Sottotitolo: ci sono gruppi che quando suonano ti vien voglia di abbracciarli forte.
Il mio percorso da ascoltatore di musica è stato quantomeno tortuoso: c’è chi ancora oggi dice di me che sono un metallaro di merda, il che è non è del tutto sbagliato dato che i primi anni della mia indipendenza musicale sono stati dominati da roba appunto metal e culminati nel gruppo sostanzialmente più auto-masturbante al mondo e cioè i Dream Theater. Diventa una droga perché pensi solo a “Minchia ma come cazzo fa a fare quella roba col doppio pedale?” e quello che succede è che arrivi a perdere la roba fondamentale della musica, cioè il contatto fisico che questa può darti, che sia un appoggio, un abbraccio, uno schiaffo, una testata. Io i Dream Theater li veneravo, non li volevo abbracciare. Poi un amico mi fa ascoltare il post-hardcore degli ISIS e lì ho imparato, con grande fatica, a capire il senso del cantare urlato. Mi chiedevo: “Che senso ha? Boh, non urlassero sarebbe pure bello sto pezzo”. Insomma, troppo segoni sulla tecnica mi avevano reso cieco e l’empatia verso chi suonava era annebbiata tanto che ‘sti urloni mi sembravano un modo di allontanare l’ascoltatore, invece che suonare come una comunicazione diretta e senza filtri di un certo stato d’animo. Ad una certa però qualcosa è scattato e diciamo che da quel momento in poi il mio modo di ascoltare la musica è cambiato.
A leggere su wikipedia, i Gazebo Penguins sono un gruppo emocore e cioè che fa musica tosta e che spesso canta urlando in coro, tipo quando sei allo stadio (però intonato). Io li ho scoperti quando è uscito LEGNA e li ho subito sentiti vicini. Cioè, il disco musicalmente spaccava eh, aveva suoni da paura, ma ciò che ha da subito colto la mia attenzione è stata la loro attitudine, il loro modo di fare musica: mi hanno dato l’impressione di essere delle persone che suonano alla stessa altezza di chi li ascolta. Per loro stessa ammissione LEGNA è un insieme di pezzi (n.d.r. della madonna), più che un vero disco, cosa che invece RAUDO è, detto un po’ alla sarda. RAUDO è un percorso intimo e sincero, non è un disco difficile, non è un disco triste ma neppure felice. E se pensavo che certe note potessero stimolare solo chi ci naviga in questo tipo di musica, sono stato subito smentito, notando come un sacco di gente sull’internet, anche quella che di solito ascolta altro, sia rimasta rapita da “Finito il caffè” (il primo singolo uscito da RAUDO), tanto che addirittura un super pop-freak come dietnam rimane sconvolto dal fatto che pure “Casa dei miei” (il secondo singlolo uscito da RAUDO) “non mi fa schifo, aiuto cosa mi sta succedendo”. Da cosa sia stato dettato tutto questo hype? Forse dal fatto che RAUDO è sostanzialmente un disco rock con le palle, distorto, ma di facile lettura, un disco rock come non se ne sentivano da un po’ di tempo in italia. Un disco di quelli che canti in coro saltando come un deficiente, un disco vero in cui poterti ritrovare, pur non essendoci la benché minima volontà di imporre o insegnare nulla da parte degli autori. Insomma, i Gazebo Penguins raccontano cose che succedono un po’ a tutti e lo fanno guardandoti negli occhi.
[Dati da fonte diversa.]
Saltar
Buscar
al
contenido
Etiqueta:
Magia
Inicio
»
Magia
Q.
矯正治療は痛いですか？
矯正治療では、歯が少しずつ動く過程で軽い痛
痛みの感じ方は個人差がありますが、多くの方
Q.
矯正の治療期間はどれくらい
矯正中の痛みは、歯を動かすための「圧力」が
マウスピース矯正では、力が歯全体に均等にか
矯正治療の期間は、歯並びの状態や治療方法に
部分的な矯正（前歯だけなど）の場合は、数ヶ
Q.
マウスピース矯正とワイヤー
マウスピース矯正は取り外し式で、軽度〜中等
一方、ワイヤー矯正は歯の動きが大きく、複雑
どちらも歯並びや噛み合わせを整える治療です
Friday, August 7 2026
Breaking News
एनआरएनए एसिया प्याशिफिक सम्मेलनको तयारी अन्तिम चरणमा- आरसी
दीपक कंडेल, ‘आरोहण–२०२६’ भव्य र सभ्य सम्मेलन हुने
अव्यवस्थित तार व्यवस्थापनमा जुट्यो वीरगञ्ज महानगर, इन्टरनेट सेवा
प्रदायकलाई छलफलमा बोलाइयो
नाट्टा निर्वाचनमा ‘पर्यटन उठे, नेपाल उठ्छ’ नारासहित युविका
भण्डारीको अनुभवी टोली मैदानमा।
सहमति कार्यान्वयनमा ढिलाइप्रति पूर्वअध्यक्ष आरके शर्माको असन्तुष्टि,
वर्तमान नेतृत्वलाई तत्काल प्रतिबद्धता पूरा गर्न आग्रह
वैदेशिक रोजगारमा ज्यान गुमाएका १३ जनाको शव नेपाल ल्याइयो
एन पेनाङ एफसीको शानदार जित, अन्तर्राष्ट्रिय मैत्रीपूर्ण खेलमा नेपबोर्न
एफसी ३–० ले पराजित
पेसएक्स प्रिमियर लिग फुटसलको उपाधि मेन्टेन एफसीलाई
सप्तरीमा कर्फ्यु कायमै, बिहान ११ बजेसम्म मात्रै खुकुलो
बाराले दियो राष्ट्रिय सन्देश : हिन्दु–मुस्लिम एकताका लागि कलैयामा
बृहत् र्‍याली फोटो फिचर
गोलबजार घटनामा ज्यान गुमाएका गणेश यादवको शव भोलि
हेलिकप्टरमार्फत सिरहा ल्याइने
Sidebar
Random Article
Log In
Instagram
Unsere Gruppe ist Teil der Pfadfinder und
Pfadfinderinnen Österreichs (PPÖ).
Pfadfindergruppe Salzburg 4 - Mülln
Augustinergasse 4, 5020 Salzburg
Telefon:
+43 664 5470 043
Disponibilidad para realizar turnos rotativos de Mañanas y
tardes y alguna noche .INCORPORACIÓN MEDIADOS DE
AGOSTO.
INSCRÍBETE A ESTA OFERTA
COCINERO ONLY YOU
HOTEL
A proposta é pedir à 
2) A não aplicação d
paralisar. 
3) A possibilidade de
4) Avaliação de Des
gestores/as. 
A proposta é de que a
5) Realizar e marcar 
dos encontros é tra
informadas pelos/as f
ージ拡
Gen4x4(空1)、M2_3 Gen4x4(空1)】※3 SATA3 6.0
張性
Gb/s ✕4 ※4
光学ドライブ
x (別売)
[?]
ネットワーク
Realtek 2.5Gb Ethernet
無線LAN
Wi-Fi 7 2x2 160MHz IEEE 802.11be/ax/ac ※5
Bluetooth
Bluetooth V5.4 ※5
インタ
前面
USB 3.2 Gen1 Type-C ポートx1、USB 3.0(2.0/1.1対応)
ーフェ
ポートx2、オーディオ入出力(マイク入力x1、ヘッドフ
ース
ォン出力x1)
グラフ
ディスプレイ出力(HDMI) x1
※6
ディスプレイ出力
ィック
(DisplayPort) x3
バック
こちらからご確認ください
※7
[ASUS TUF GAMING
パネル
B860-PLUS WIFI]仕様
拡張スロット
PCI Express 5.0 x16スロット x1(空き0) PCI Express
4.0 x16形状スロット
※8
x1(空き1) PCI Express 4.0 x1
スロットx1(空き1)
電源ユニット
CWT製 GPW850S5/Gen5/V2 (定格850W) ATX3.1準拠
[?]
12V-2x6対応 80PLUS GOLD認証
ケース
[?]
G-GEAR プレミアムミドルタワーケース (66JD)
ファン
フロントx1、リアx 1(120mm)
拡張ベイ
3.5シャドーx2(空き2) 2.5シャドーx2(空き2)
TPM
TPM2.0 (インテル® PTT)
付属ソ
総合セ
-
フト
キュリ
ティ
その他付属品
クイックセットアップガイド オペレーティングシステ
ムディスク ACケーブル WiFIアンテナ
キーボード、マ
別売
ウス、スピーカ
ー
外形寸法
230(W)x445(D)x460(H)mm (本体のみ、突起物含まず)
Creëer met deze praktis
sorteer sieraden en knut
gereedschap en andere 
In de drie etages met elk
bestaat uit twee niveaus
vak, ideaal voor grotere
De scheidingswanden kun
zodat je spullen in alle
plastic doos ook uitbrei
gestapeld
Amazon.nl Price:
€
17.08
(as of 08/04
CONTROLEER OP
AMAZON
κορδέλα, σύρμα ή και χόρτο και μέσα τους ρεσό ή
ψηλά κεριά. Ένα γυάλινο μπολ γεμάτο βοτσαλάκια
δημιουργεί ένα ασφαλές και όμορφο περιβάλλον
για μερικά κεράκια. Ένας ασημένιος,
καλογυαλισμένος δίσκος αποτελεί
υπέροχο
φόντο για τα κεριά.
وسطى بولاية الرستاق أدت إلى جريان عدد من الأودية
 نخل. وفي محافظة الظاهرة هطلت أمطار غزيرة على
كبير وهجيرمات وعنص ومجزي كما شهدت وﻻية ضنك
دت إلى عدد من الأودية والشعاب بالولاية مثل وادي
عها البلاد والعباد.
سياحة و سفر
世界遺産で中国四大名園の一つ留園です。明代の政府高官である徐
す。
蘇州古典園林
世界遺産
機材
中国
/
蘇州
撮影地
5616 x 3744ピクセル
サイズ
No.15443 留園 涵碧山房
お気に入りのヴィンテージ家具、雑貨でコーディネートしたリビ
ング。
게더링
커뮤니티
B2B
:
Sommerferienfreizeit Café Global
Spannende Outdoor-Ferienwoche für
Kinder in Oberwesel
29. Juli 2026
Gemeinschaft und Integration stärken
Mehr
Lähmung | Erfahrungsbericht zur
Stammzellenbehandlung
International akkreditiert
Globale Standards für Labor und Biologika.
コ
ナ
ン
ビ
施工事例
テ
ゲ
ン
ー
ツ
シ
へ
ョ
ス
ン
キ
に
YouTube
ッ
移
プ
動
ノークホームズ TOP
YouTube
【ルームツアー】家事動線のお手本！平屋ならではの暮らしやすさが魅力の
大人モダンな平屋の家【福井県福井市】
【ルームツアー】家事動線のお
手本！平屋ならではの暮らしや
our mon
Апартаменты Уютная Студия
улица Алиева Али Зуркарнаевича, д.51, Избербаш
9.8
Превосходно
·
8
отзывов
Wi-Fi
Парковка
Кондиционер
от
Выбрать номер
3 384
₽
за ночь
Per il sottoscritto RAUDO sarà uno di quei dischi verità che non ho mai avuto da piccino perché ero impegnato a farmi i pipponi su Mike Portnoy.
RAUDO è in free download da oggi ed esce sotto, indovina un po’, quei gran fighi di To Lose La Track. RAUDO si scrive tutto in maiuscolo perché è una bomba, parola di metallaro.